Many of the favoured countries for would-be purchasers are the traditional destinations of Spain, France and Italy. But other countries are proving popular following the opening up of eastern Europe and the growing popularity worldwide of second-home ownership.
Bulgaria, Croatia, Dubai, Morocco and Egypt appear among the top 10 destinations favoured by overseas home buyers, according to Savills. But some have their limitations for retirees. “People want a good quality of life, good food and good medical services,” says Boles. “You can’t necessarily get that in Bulgaria and Croatia. You go where it is safe when you retire, not where it is exotic.”
So how should you select a retirement destination? Start by weighing up advantages and disadvantages, says Age Concern, the charity.
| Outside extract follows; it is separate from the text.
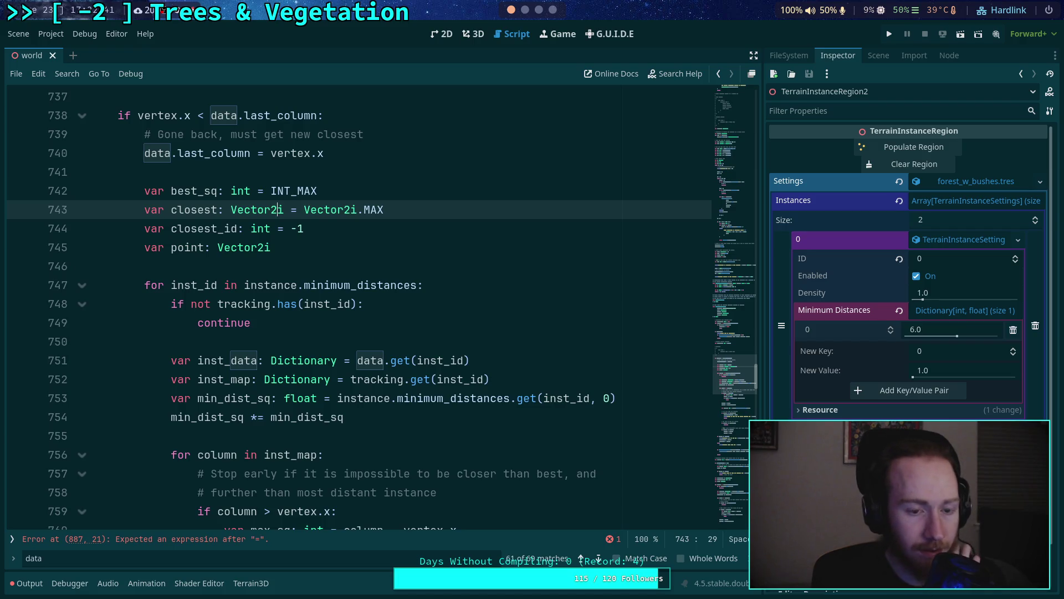
pyautogui.press('alt+Down')
pyautogui.press('alt+Down')
pyautogui.press('alt+Down')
This may sound obvious but it is easy to be swayed by memories of short summer holidays that bear little resemblance to year-round living.
Age Concern asks: are you planning to live overseas permanently or just for part of the year? Do you plan to return to the UK regularly to visit friends and relatives and for medical appointments? How will you cope living far away from family and friends?
Can you afford to retire abroad and what will your future income be? Sterling has been strong recently but foreign currency markets can be volatile and a falling pound would hit your income. How will you cope living in a foreign culture and climate full-time? Some people are happy to depend on a large local expat community for support while others try to merge in with the locals: which are you? How would you cope with the death or serious illness of your spouse or partner?
Age Concern advises people planning to retire abroad to visit the country of their choice at different times of the year. “Your needs as a resident will be different from your needs as a holiday visitor,” it says. “If you know someone who has already moved there, ask them about the things you are interested in.”
Mastering the local language will not only help you settle in, gain access to services and deal with emergencies. It will also add immeasurably to the pleasures of living abroad and allow you to get much closer to the locals.
Retiring abroad will determine how you live for many years to come. So don’t rush into any decisions, is the advice of Mark Dampier, research director at Hargreaves Lansdown, a financial adviser. “Wait after retirement before making any big changes,” he says.